═══ Excerpted passage ═══

Tuesday, 8 April 2008
Lisbon Reform Treaty: Statements (Resumed).
I also welcome the delegation from Algeria with whom I have had the opportunity to join today. Je souhaite la bienvenue aux membres de la délégation algérienne. C'est la première fois qu'ils nous rendent visite ici. Je veux souhaiter la bienvenue À tout le monde. This is a useful debate and I am delighted the Minister of State, Deputy Roche, is present. I have found the debate of considerable interest to me.
I have reserved my position. Today groups arguing for a "no" vote came before the Joint Committee on European Affairs. I was disappointed to discover that at least one of them, Libertas, refused to come, and I do not know why. They also refused to come to the Forum on Europe the other day as well. I am just surprised at this from somebody who is voting "no".
I made it clear that I still have an open mind. I want to hear the arguments for and against, and that is why it is so logical to have a good debate. I was delighted to hear the Minister of State, Deputy Roche, state that we must avoid threats, abuse and language that has been used sometimes in the past few weeks.
Today's debate at the Joint Committee on European Affairs was useful. Three different delegations came in and spoke. One of them, Mr. Roger Cole from the Peace and Neutrality Alliance, spoke about the concern for neutrality. I was reminded of my son in law. I have five children — two girls and three boys. We sent them all to France to school before they were 14 because somebody said that if one learns a language before one is 14, it is possible to speak it without accent. The two girls promptly fell in love with Frenchmen at the age of 14 and are now both married to Frenchmen. The family home of one of those Frenchmen, Nicolas de Schonen, where they now live, is in Soissons, about 80 km north-east of Paris. It was damaged severely in 1870 when the Germans decided to visit Paris. They stopped there, there was a battle there and the house was destroyed. It was rebuilt a few years later. In 1914, the Germans again decided to visit Paris and again the house was destroyed, and from the war reparations it was rebuilt. In 1940, the Germans made it their headquarters and the Americans bombed the house. This is to give the House some idea of what happened. We in Ireland are inclined to forget that in those years three wars took place and since 1945 there has not been anything like such a European war. On that entire area of neutrality and of the belief that we can keep peace, we must give credit to the European movement.

═══ The data ═══

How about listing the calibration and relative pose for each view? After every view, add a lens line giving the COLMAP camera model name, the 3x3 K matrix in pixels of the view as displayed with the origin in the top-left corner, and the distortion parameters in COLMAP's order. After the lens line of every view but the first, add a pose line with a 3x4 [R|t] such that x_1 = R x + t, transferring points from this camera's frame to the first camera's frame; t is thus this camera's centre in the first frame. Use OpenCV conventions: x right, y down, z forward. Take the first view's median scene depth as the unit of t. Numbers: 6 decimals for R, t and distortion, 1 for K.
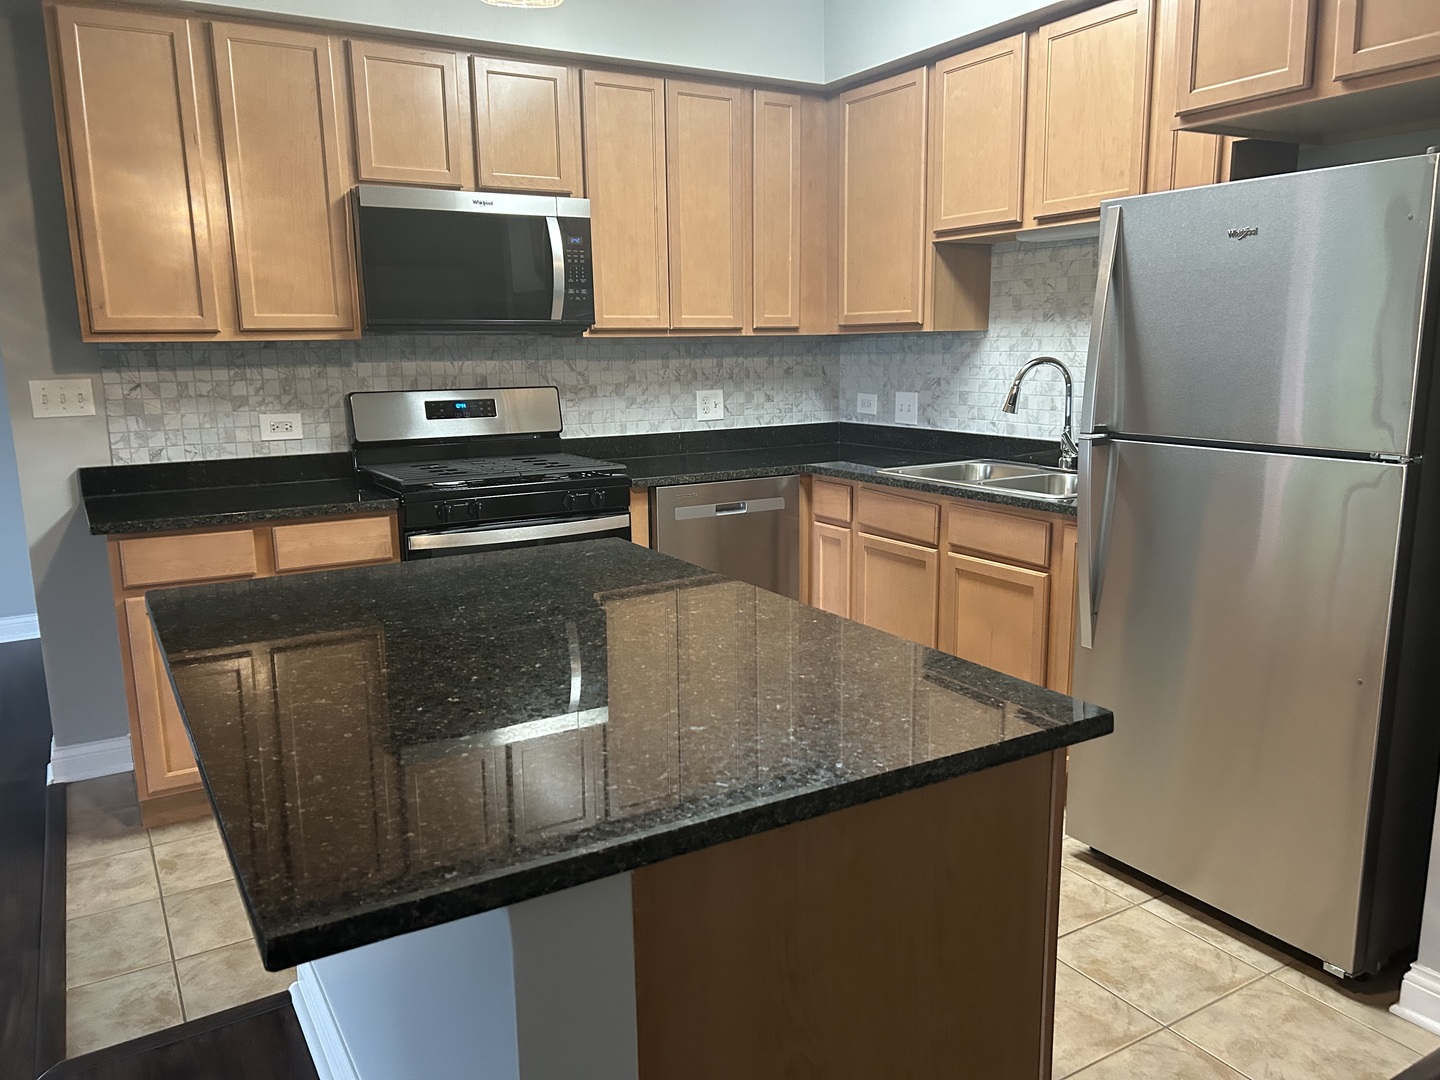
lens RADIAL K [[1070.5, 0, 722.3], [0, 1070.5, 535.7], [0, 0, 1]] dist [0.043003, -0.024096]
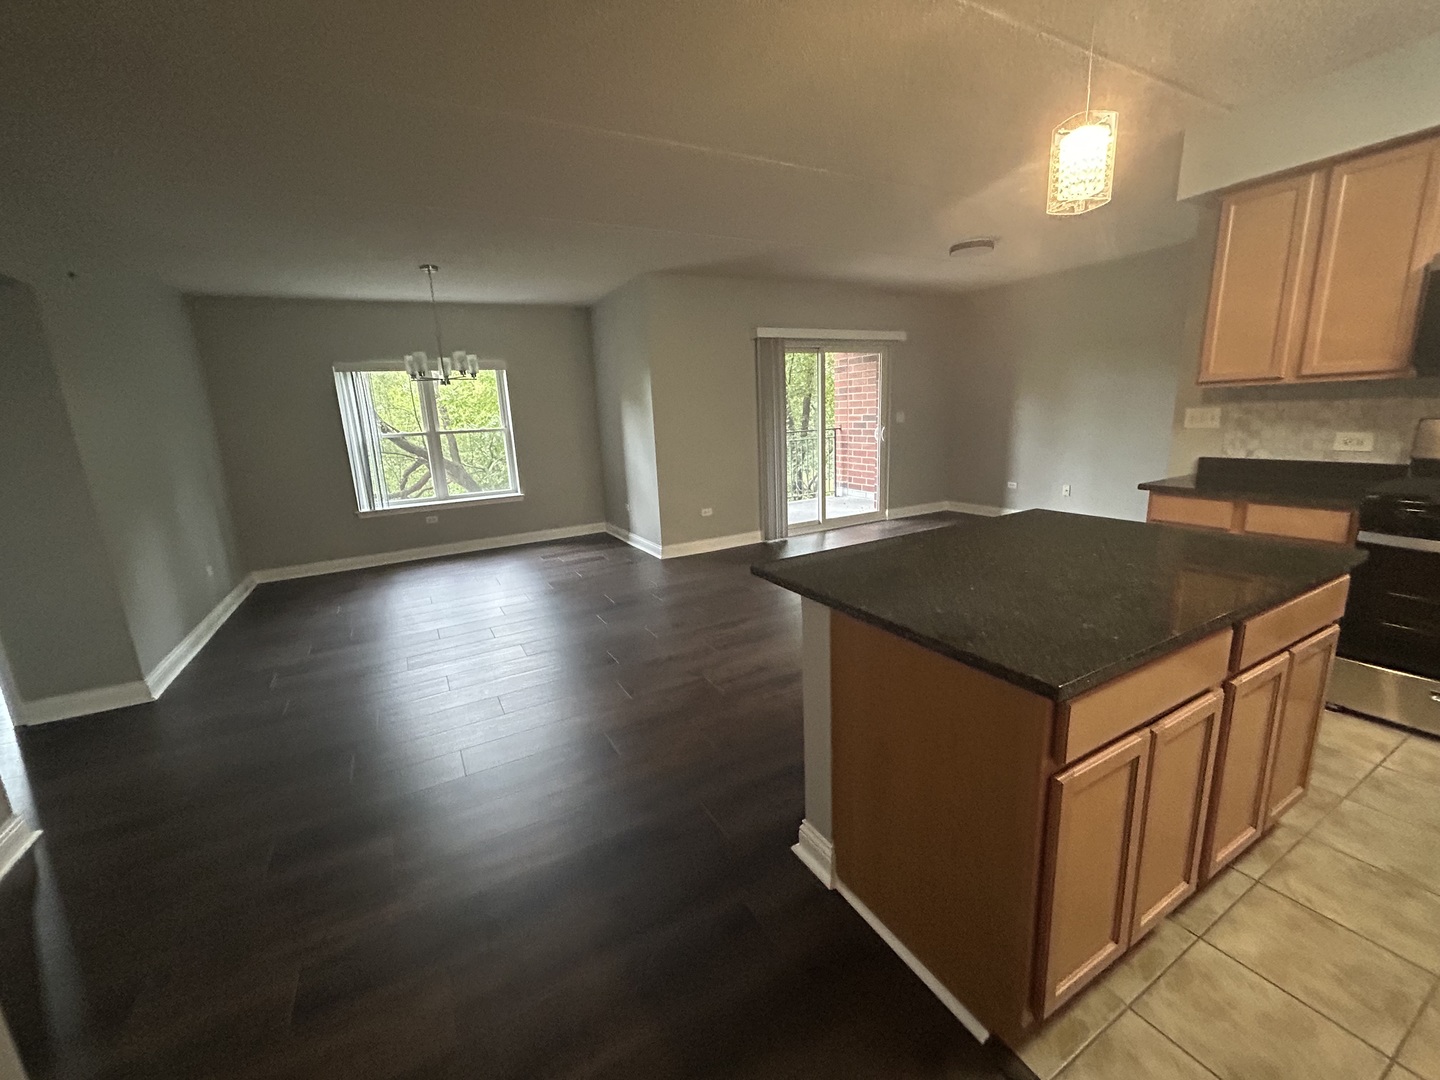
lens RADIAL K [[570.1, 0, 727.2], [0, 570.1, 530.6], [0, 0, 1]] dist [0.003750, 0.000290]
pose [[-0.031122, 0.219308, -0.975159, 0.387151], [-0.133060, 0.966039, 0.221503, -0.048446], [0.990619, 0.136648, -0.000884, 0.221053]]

═══
═══ The data ═══

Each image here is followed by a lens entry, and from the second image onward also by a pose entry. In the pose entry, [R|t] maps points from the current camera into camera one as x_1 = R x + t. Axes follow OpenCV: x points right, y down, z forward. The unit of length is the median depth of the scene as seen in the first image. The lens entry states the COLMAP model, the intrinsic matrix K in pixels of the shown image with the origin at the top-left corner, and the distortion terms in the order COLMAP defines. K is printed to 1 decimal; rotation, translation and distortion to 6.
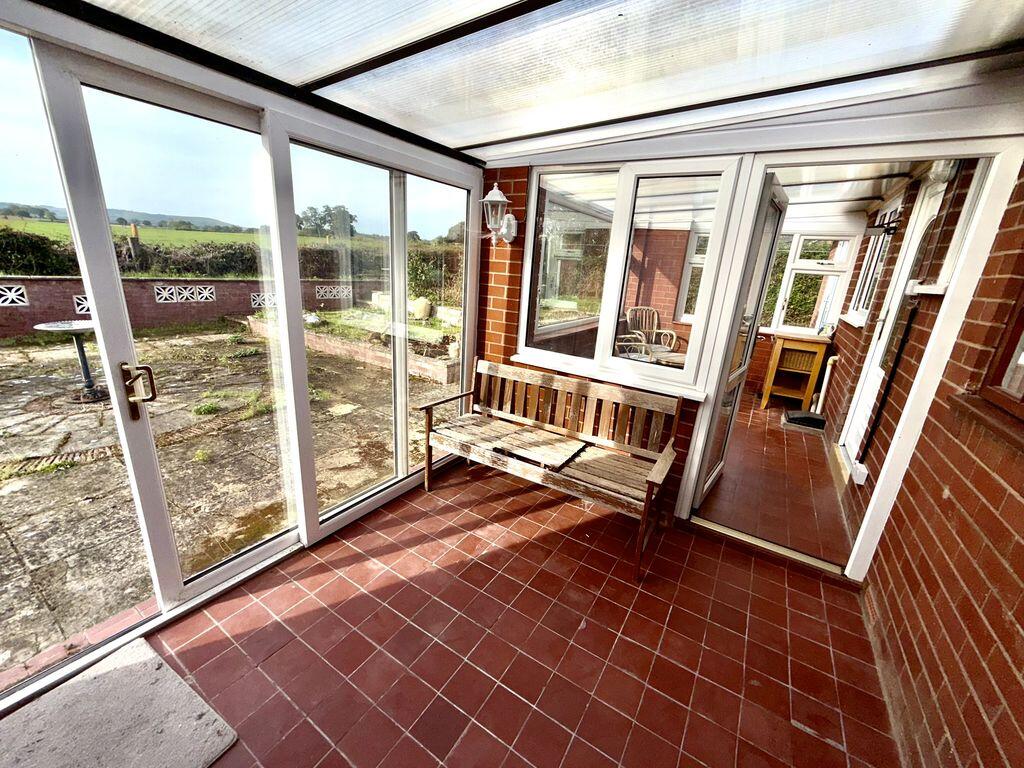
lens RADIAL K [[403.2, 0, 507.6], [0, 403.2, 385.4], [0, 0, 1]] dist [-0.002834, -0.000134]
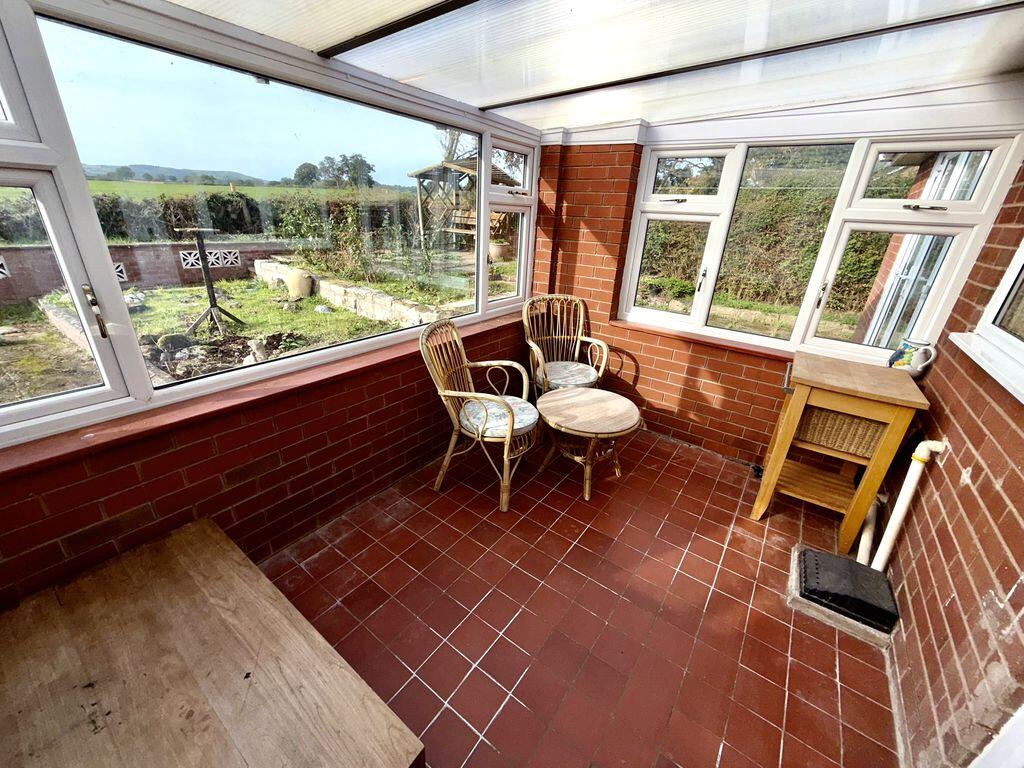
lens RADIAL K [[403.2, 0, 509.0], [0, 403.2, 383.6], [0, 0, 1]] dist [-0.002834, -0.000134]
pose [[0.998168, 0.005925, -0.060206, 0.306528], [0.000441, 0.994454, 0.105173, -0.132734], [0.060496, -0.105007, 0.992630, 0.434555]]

═══

◆ **Brief**
Return the excerpt from the parliamentary debate on the Lisbon Reform Treaty, starting at the words "I have reserved" and stopping after the words "past few weeks.".

◆ **Problem solution**
I have reserved my position. Today groups arguing for a "no" vote came before the Joint Committee on European Affairs. I was disappointed to discover that at least one of them, Libertas, refused to come, and I do not know why. They also refused to come to the Forum on Europe the other day as well. I am just surprised at this from somebody who is voting "no".
I made it clear that I still have an open mind. I want to hear the arguments for and against, and that is why it is so logical to have a good debate. I was delighted to hear the Minister of State, Deputy Roche, state that we must avoid threats, abuse and language that has been used sometimes in the past few weeks.